Numa nota enviada ao PÚBLICO ao início da madrugada deste sábado, mas com a data de sexta-feira, a ASJP repete alguns dos argumentos de Carla Oliveira e acrescenta: "Não é verdade que o tribunal tivesse considerado que o crime de abusos sexual de pessoa incapaz de resistência ocorreu num ambiente de sedução mútua; essa qualificação refere-se ao contexto que antecedeu a prática dos crimes e que foi tida como relevante para a determinação da pena."

A nota refere ainda que "os tribunais não têm agendas políticas ou sociais nem decidem em função das expectativas ou para agradar a associações militantes de causas, sejam elas quais forem; a agenda dos tribunais é a aplicação das normas e princípios legais e a justiça do caso concreto".

Lei em causa

A professora catedrática de Direito Penal da Universidade Nova de Lisboa Teresa Pizarro Beleza já tinha lido o acórdão quando foi abordada pelo PÚBLICO. Diz que “este parece revelar mais uma vez uma estranha insensibilidade em matéria de graves atentados contra a liberdade pessoal, em especial na esfera sexual”. “Neste caso, seria evidente que o estado de inconsciência convertesse em abuso grave tudo o que acontece, por impossibilidade de ser manifestada uma vontade real por parte da vítima”, frisa.

O sociólogo Manuel Lisboa, presidente do Observatório Nacional de Violência e Género, ressalva que não conhece o caso em pormenor, mas não deixa de apontar que o acórdão “pode ferir as convenções internacionais de direitos humanos e também a Convenção do Conselho da Europa para a Prevenção e o Combate à Violência contra as Mulheres, de que Portugal é signatário”.

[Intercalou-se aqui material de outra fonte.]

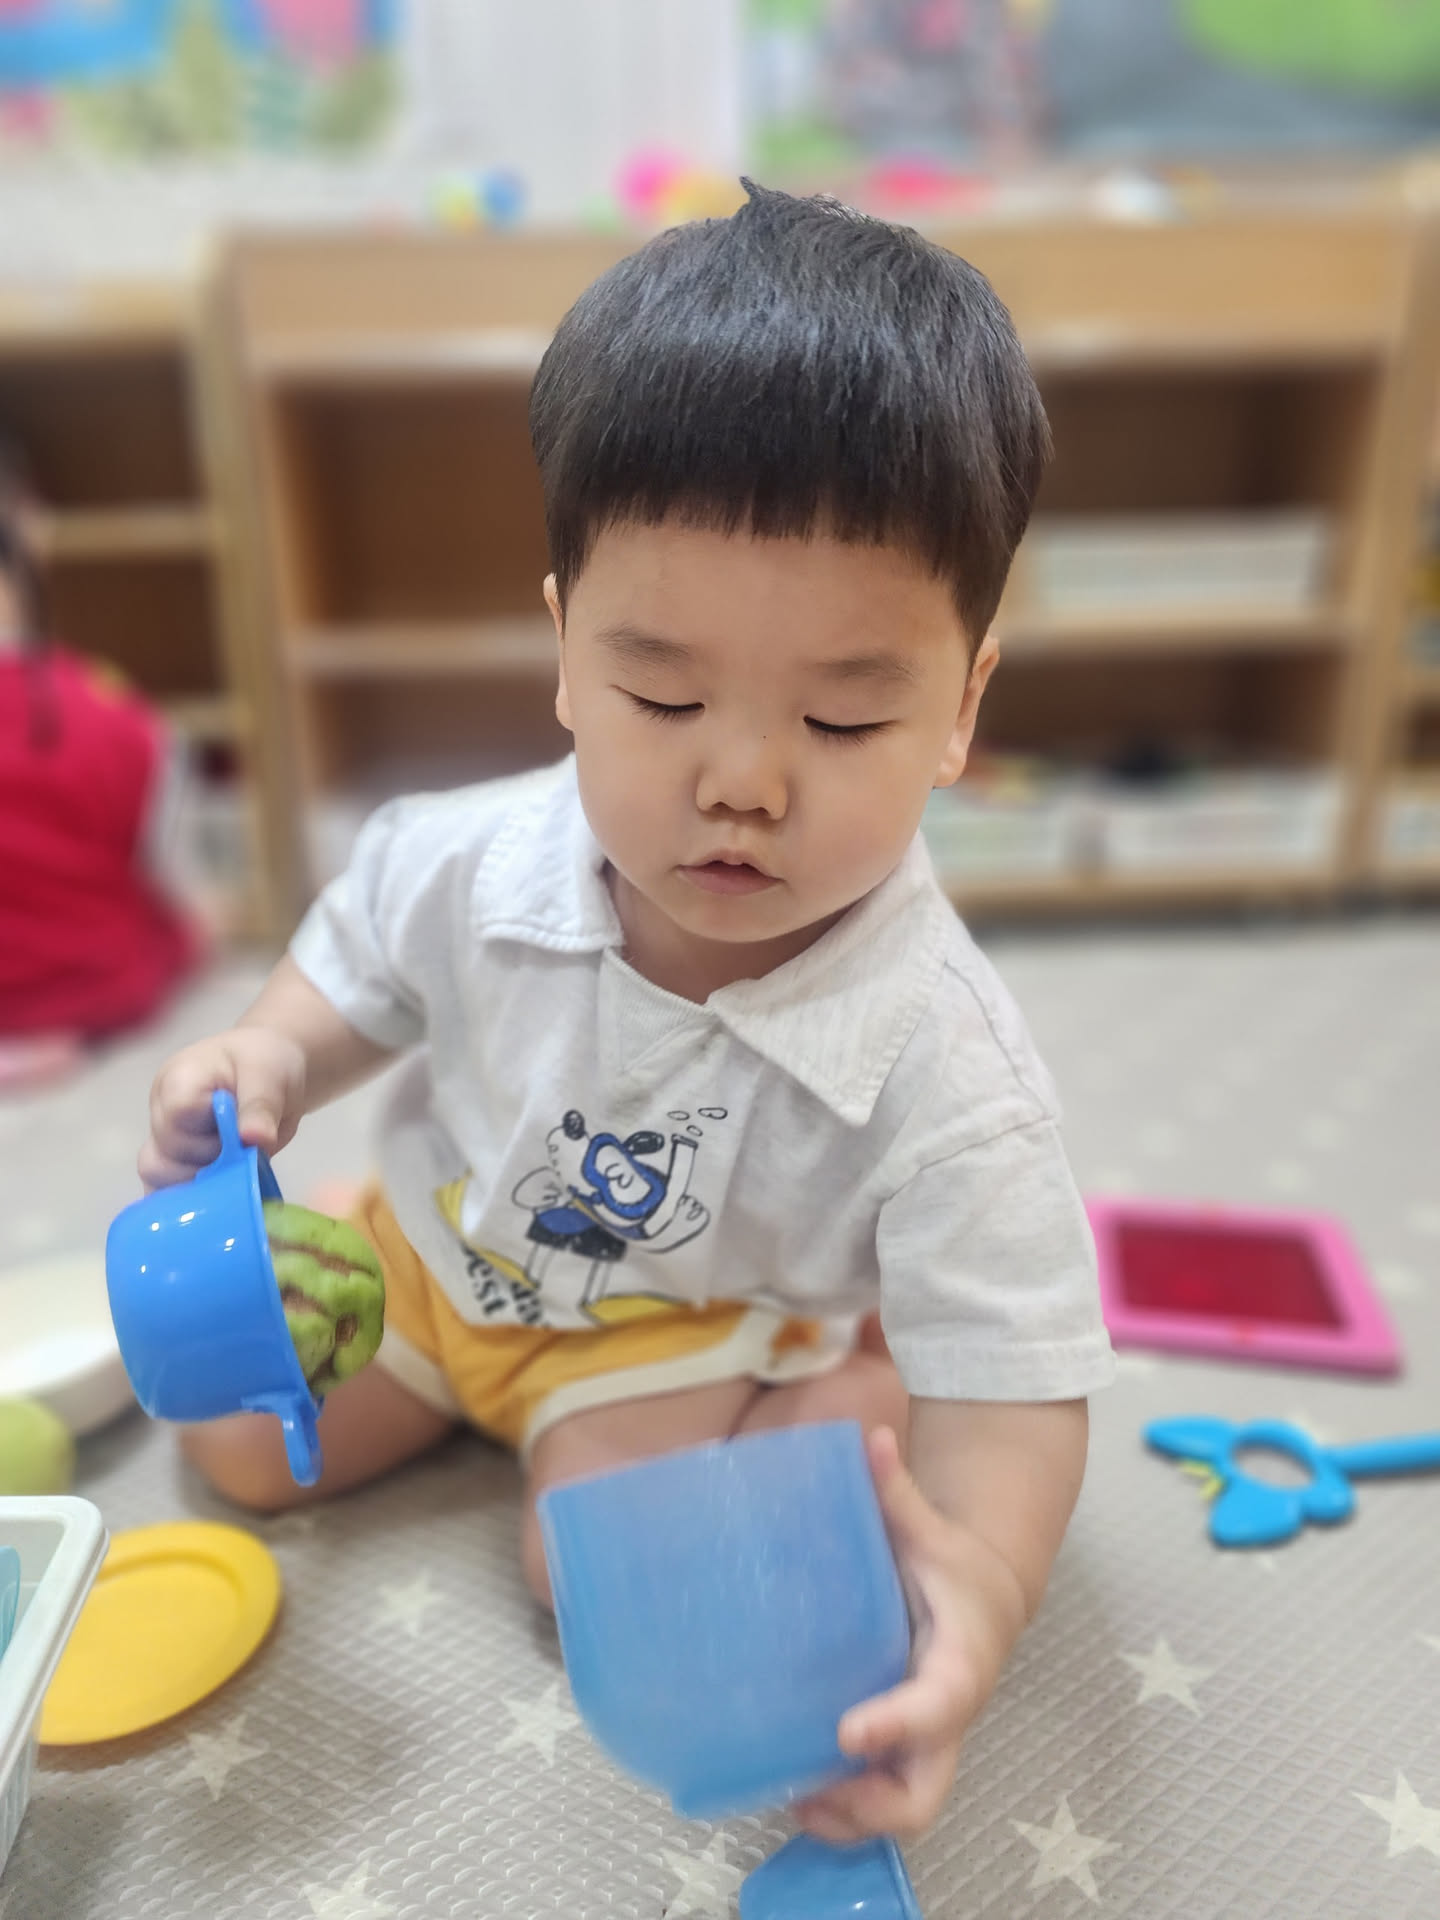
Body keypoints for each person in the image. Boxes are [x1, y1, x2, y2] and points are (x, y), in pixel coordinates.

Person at [139, 182, 1113, 1843]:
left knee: (585, 1573)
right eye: (662, 693)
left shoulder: (948, 1065)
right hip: (437, 1246)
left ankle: (839, 1391)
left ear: (962, 708)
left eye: (842, 719)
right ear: (565, 651)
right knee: (232, 1447)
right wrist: (269, 1055)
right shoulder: (466, 861)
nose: (742, 781)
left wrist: (986, 1586)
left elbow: (1016, 1382)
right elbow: (352, 973)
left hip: (672, 1332)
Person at [0, 441, 200, 1083]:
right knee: (194, 923)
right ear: (32, 527)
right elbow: (174, 883)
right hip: (99, 995)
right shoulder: (120, 717)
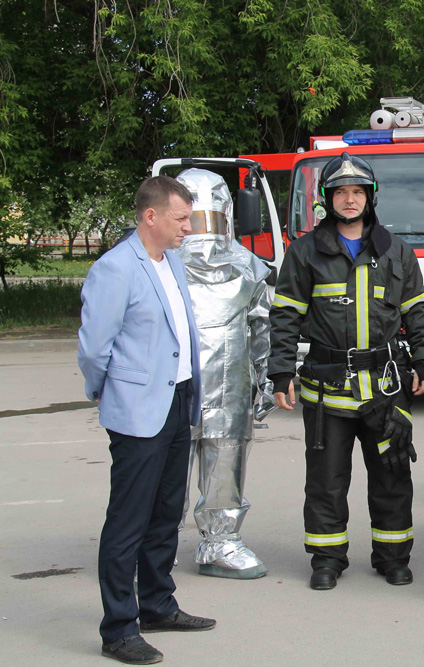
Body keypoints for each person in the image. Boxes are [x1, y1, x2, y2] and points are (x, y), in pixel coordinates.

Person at [268, 152, 424, 591]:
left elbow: (417, 310)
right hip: (327, 389)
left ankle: (392, 557)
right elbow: (285, 313)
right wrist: (281, 371)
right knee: (326, 481)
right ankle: (327, 560)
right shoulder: (305, 251)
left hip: (385, 387)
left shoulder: (397, 250)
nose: (349, 200)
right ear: (328, 198)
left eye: (357, 192)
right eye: (341, 192)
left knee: (392, 475)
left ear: (371, 197)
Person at [79, 176, 216, 665]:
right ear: (150, 216)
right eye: (181, 218)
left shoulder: (171, 262)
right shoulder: (115, 268)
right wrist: (109, 393)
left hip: (179, 403)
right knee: (128, 522)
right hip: (139, 411)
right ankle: (118, 628)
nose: (188, 227)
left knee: (165, 514)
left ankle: (157, 604)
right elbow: (95, 348)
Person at [175, 168, 276, 579]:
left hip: (231, 387)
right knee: (165, 473)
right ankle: (152, 545)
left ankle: (221, 542)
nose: (202, 232)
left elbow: (262, 328)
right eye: (192, 220)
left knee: (226, 468)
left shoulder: (248, 268)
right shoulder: (156, 264)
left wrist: (265, 379)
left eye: (211, 220)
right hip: (173, 391)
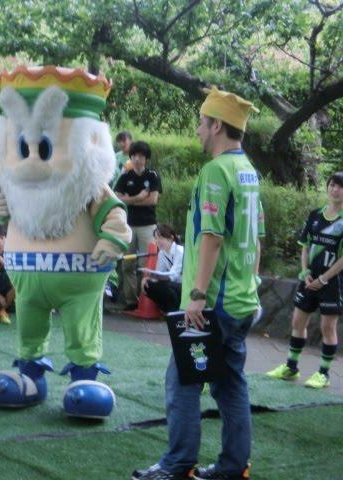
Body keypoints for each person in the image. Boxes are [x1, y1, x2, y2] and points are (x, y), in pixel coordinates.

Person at [132, 87, 263, 480]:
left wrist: (197, 296)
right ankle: (233, 466)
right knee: (229, 384)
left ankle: (178, 464)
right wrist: (252, 284)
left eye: (202, 123)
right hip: (240, 300)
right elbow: (256, 237)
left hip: (214, 304)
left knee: (182, 382)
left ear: (217, 125)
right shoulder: (248, 171)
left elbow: (211, 237)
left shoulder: (216, 171)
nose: (197, 129)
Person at [266, 172, 343, 389]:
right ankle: (291, 368)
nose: (335, 189)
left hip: (332, 283)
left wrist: (324, 279)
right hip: (309, 280)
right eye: (332, 185)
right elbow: (305, 246)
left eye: (340, 186)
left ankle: (323, 374)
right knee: (297, 322)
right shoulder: (315, 215)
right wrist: (304, 271)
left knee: (328, 327)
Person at [114, 140, 162, 310]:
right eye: (134, 155)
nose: (137, 159)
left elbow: (153, 200)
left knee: (145, 265)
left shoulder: (152, 176)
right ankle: (130, 301)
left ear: (146, 158)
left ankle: (145, 302)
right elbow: (117, 198)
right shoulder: (125, 177)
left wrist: (129, 200)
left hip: (148, 226)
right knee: (127, 264)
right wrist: (139, 197)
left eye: (141, 156)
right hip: (128, 225)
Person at [139, 224, 184, 313]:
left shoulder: (179, 250)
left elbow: (174, 275)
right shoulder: (162, 253)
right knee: (148, 285)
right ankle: (167, 310)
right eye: (156, 238)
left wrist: (154, 275)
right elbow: (159, 272)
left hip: (184, 285)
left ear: (171, 238)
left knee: (165, 287)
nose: (157, 241)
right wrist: (148, 278)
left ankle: (174, 312)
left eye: (161, 238)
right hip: (173, 284)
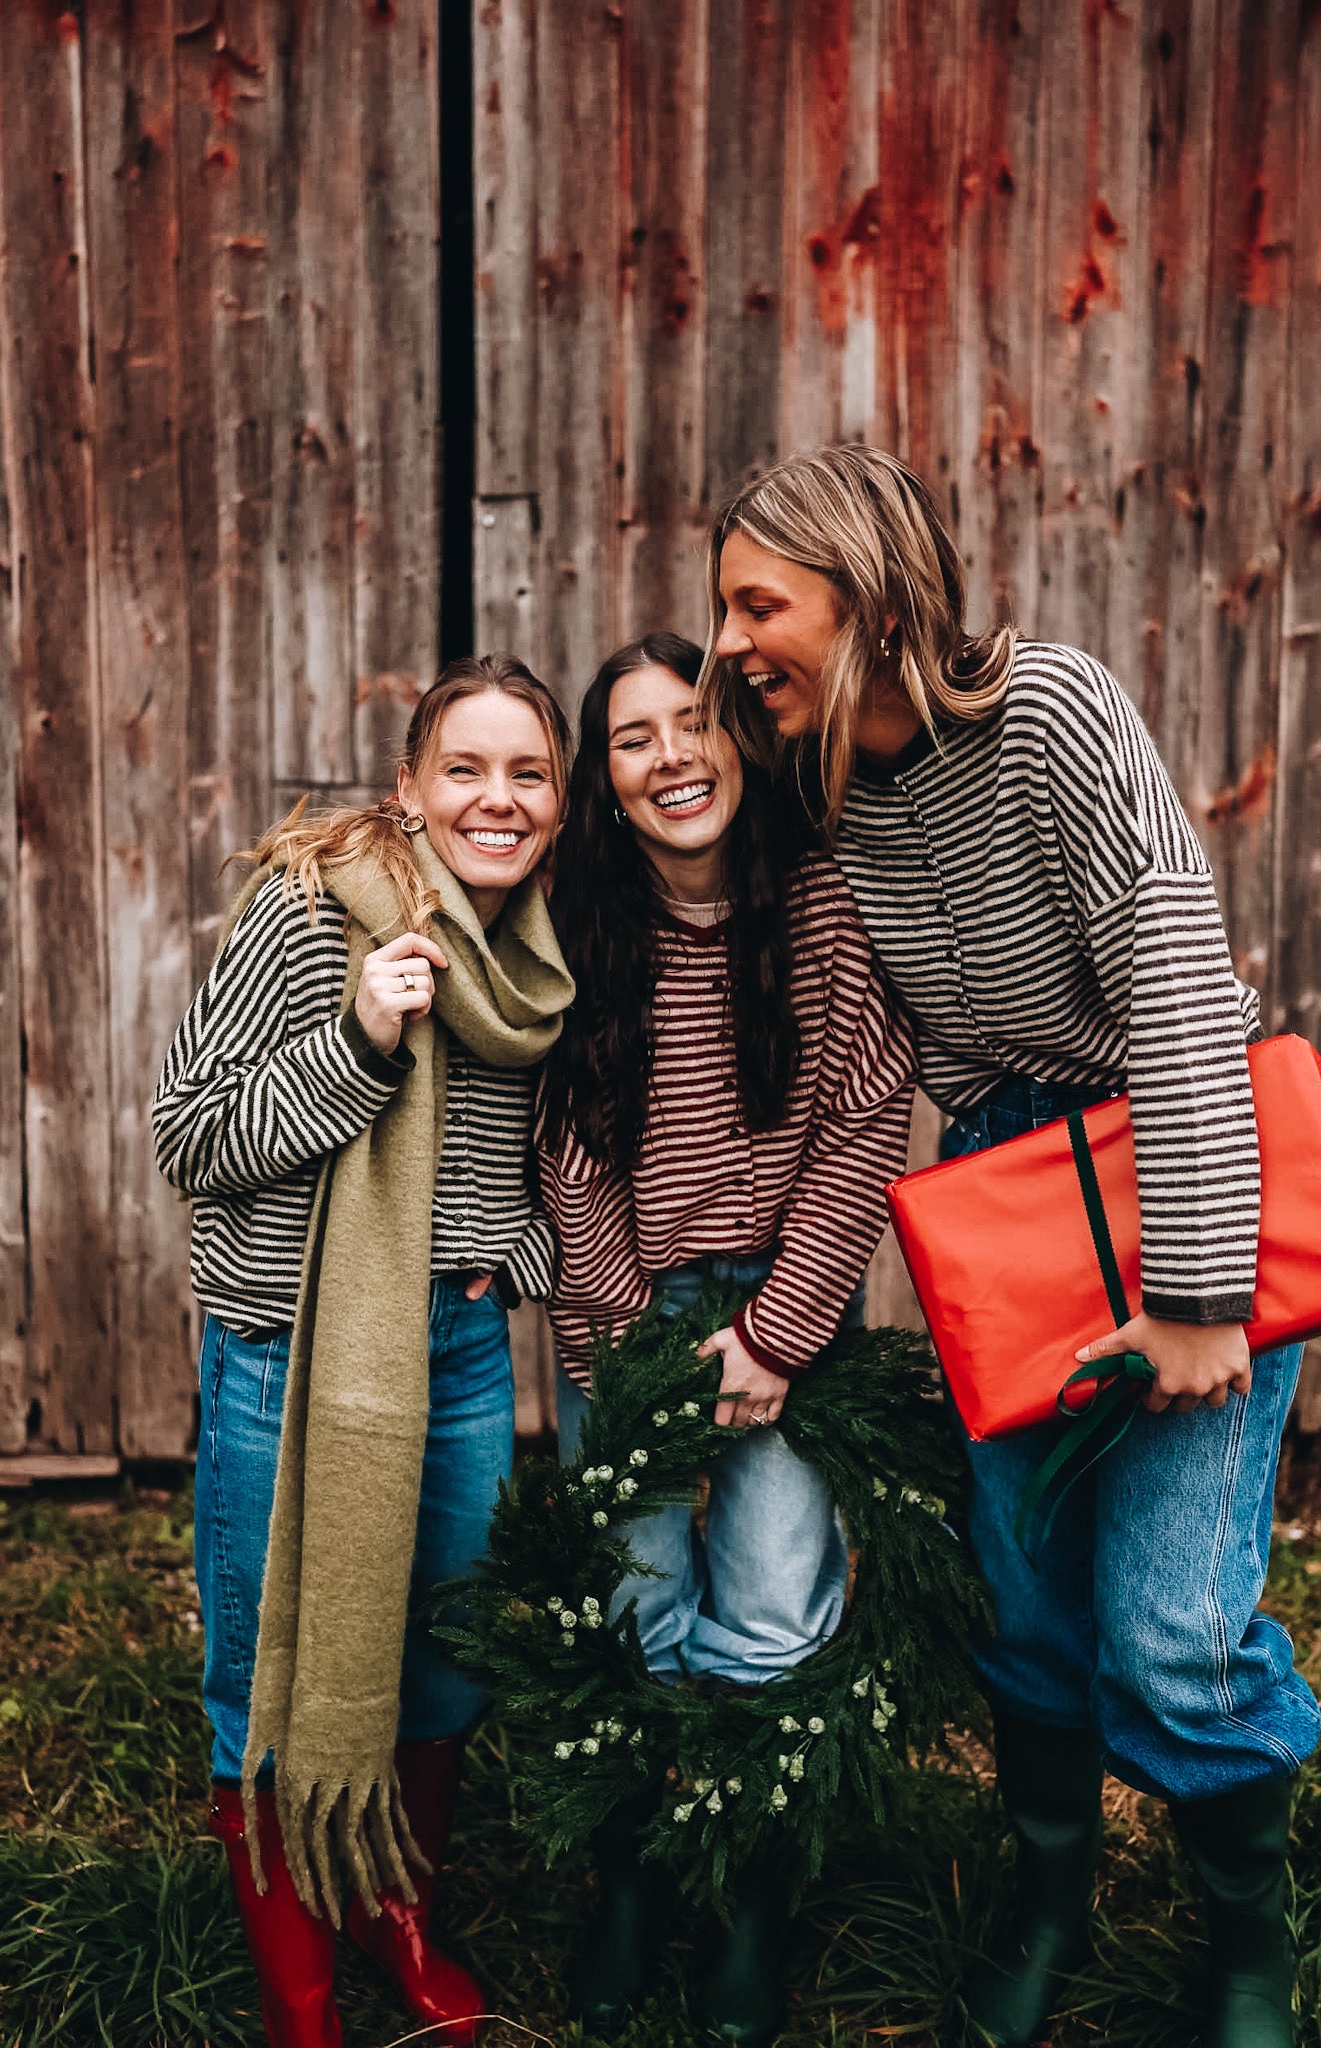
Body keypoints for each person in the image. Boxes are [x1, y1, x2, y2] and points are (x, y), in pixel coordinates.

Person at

Ou seja, especificou, “poderá estar em causa uma clara violação da lei”. Na sequência de outro acórdão polémico da Relação do Porto, em que o suposto adultério de uma mulher era apontado como atenuante para as agressões de que foi vítima, o Conselho Superior de Magistratura decidiu instaurar um processo disciplinar aos dois juízes que o subscreveram, Neto Moura e Luísa Arantes, que ainda está em curso.

Mudar formas de ver

O psicólogo e dirigente da Associação Portuguesa de Apoio à Vítima (APAV), Daniel Cotrim, alerta que a decisão de manter a pena suspensa transmite um sinal que pode ser “perigoso”. “Existem vários estudos que mostram que há uma tendência para a repetição destes fenómenos precisamente porque do ponto de vista judicial se registou um tratamento benigno”, explica Cotrim.

Considera também que mais uma vez a justiça portuguesa “encontra uma série de atenuantes para o que devia ser considerado um crime grave” e que isso acontece sobretudo porque “a vítima é uma mulher”. E ao contrário do que se pressupõe no acórdão em causa, afirma que as marcas de uma violação “podem subsistir para sempre”, o que ainda será mais provável neste caso porque não lhe foi garantido acompanhamento desde o início: “O estatuto de vítima especialmente vulnerável foi ignorado pelo tribunal que inicialmente julgou o caso, quando é à magistratura que compete a sua aplicação.”

Teresa Pizarro Beleza refere que já ensinou o tema “crimes sexuais” em vários sítios e que constatou, nesta experiência, que “é difícil fazer compreender a muita gente o que está em causa, nestes 'incidentes', dada a dimensão de desequilíbrios de poder no contexto das relações de género”.

A penalista defende que “é essencial que as universidades e o Centro de Estudos Judiciários, que forma os nossos magistrados, desenvolvam formação e investigação nesta área”. O que por si só não resolverá o problema, porque “o mais relevante, e mais difícil, é conseguir uma alteração radical na percepção social destes assuntos”. "São milénios de tradição de submissão e desigualdade que pesam sobre nós” e não é “fácil mudar formas de ver que tanto nos condicionam, quantas vezes de forma inconsciente”.